Но, в целом, все же набралось достаточно народа. Преобладали женщины. Разместились в загородном кафе, заняв его целиком.
Ева сообщила о встрече с Эей.
— Обстановка изменилась, коллеги. Идеи Лала открывают новые горизонты и указывают путь. Победа его идей неизбежна, и мы должны быть в первых рядах тех, кто выступит за их осуществление. Наше движение против отбраковки по существу являлось начальным этапом борьбы за возрождение социальной справедливости. Теперь пора снова воспрянуть духом — сплотиться и действовать.
Отозвались не многие. Кое-кто сразу ушел, но и среди оставшихся большинство сидело молча. Под конец осталось всего человек десять, двое из них мужчины-педиатры, остальные женщины, почти все педагоги трех первых ступеней. Но зато это были самые надежные.
Приступили к выработке конкретного плана возобновления действий.

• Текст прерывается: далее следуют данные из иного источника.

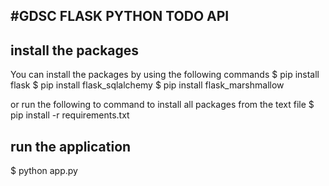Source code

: #GDSC FLASK PYTHON TODO API
----------------------------------

install the packages
---------------------
You can install the packages by using the following commands
 $ pip install flask
 $ pip install flask_sqlalchemy
 $ pip install flask_marshmallow

 or run the following to command to install all packages from the text file
$ pip install -r requirements.txt


run the application
----------------------
 $ python app.py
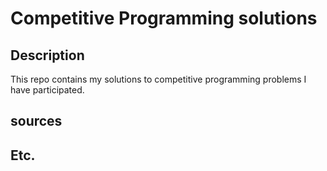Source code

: # Competitive Programming solutions

## Description

This repo contains my solutions to competitive programming problems I have participated.

## sources

## Etc.
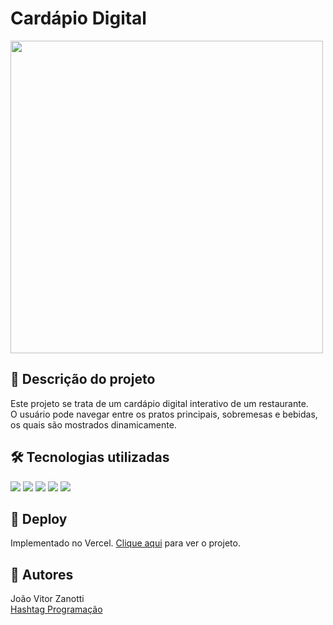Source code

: # Cardápio Digital
<div style="display: inline_block">
  <img src="https://i.ibb.co/KyrF3wh/cardapio-digital.png" width="500px">
</div>

## 📝 Descrição do projeto
Este projeto se trata de um cardápio digital interativo de um restaurante.<br>
O usuário pode navegar entre os pratos principais, sobremesas e bebidas, os quais são mostrados dinamicamente.

## 🛠 Tecnologias utilizadas
<div>
  <img src="https://img.shields.io/badge/HTML5-E34F26?style=for-the-badge&logo=html5&logoColor=white">
  <img src="https://img.shields.io/badge/CSS3-1572B6?style=for-the-badge&logo=css3&logoColor=white">
  <img src="https://img.shields.io/badge/JavaScript-F7DF1E?style=for-the-badge&logo=javascript&logoColor=black">
  <img src="https://img.shields.io/badge/Node.js-43853D?style=for-the-badge&logo=node.js&logoColor=white">
  <img src="https://img.shields.io/badge/React-20232A?style=for-the-badge&logo=react&logoColor=61DAFB">
</div>

## 🚀 Deploy
Implementado no Vercel. <a href="https://intensivojs-cardapio-digital.vercel.app/">Clique aqui</a> para ver o projeto.

## 🚧 Autores
João Vitor Zanotti<br>
<a href="https://www.youtube.com/c/HashtagPrograma%C3%A7%C3%A3o">Hashtag Programação</a>

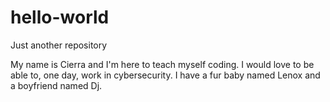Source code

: # hello-world
Just another repository

My name is Cierra and I'm here to teach myself coding. I would love to be able to, one day, work in cybersecurity.
I have a fur baby named Lenox and a boyfriend named Dj.
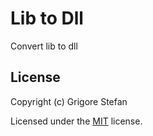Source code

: # Lib to Dll

Convert lib to dll

## License

Copyright (c) Grigore Stefan

Licensed under the [MIT](LICENSE) license.
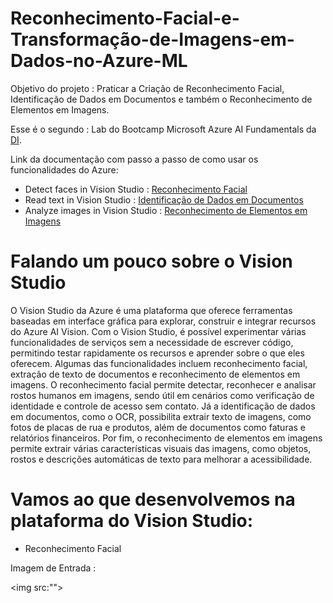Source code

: # Reconhecimento-Facial-e-Transformação-de-Imagens-em-Dados-no-Azure-ML

Objetivo do projeto : Praticar a Criação de Reconhecimento Facial, Identificação de Dados em Documentos e também o Reconhecimento de Elementos em Imagens.

Esse é o segundo :  Lab do Bootcamp Microsoft Azure AI Fundamentals da [DI](https://web.dio.me/).

Link da documentação com passo a passo de como usar os funcionalidades do  Azure: 

* Detect faces in Vision Studio : [Reconhecimento Facial](https://microsoftlearning.github.io/mslearn-ai-fundamentals/Instructions/Labs/04-face.html)
* Read text in Vision Studio : [Identificação de Dados em Documentos](https://microsoftlearning.github.io/mslearn-ai-fundamentals/Instructions/Labs/05-ocr.html)
* Analyze images in Vision Studio : [Reconhecimento de Elementos em Imagens](https://microsoftlearning.github.io/mslearn-ai-fundamentals/Instructions/Labs/03-image-analysis.html)

# Falando um pouco sobre o Vision Studio

O Vision Studio da Azure é uma plataforma que oferece ferramentas baseadas em interface gráfica para explorar, construir e integrar recursos do Azure AI Vision. Com o Vision Studio, é possível experimentar várias funcionalidades de serviços sem a necessidade de escrever código, permitindo testar rapidamente os recursos e aprender sobre o que eles oferecem. Algumas das funcionalidades incluem reconhecimento facial, extração de texto de documentos e reconhecimento de elementos em imagens. O reconhecimento facial permite detectar, reconhecer e analisar rostos humanos em imagens, sendo útil em cenários como verificação de identidade e controle de acesso sem contato. Já a identificação de dados em documentos, como o OCR, possibilita extrair texto de imagens, como fotos de placas de rua e produtos, além de documentos como faturas e relatórios financeiros. Por fim, o reconhecimento de elementos em imagens permite extrair várias características visuais das imagens, como objetos, rostos e descrições automáticas de texto para melhorar a acessibilidade.


# Vamos ao que desenvolvemos na plataforma do Vision Studio:

 - Reconhecimento Facial

Imagem de Entrada : 

<img src:"">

Обсуждали прежде всего меры привлечения к борьбе бывших участников: судя по сегодняшней встрече, этот вопрос и дальше не обещал быть легким.
Ограничение отбраковки не сопровождалось снижением требований к уровню знаний при переводе детей на следующие ступени: увеличилась нагрузка на педагогов, и возросла сложность их работы. Каждый из малоспособных детей, который раньше неизбежно попадал под отбраковку, требовал не только значительного дополнительного труда, но и индивидуального подхода: каких-то общих, хорошо отработанных методов работы с отстающими детьми было пока крайне недостаточно. Далеко не все педагоги были довольны этим, что тоже явилось одним из факторов спада движения.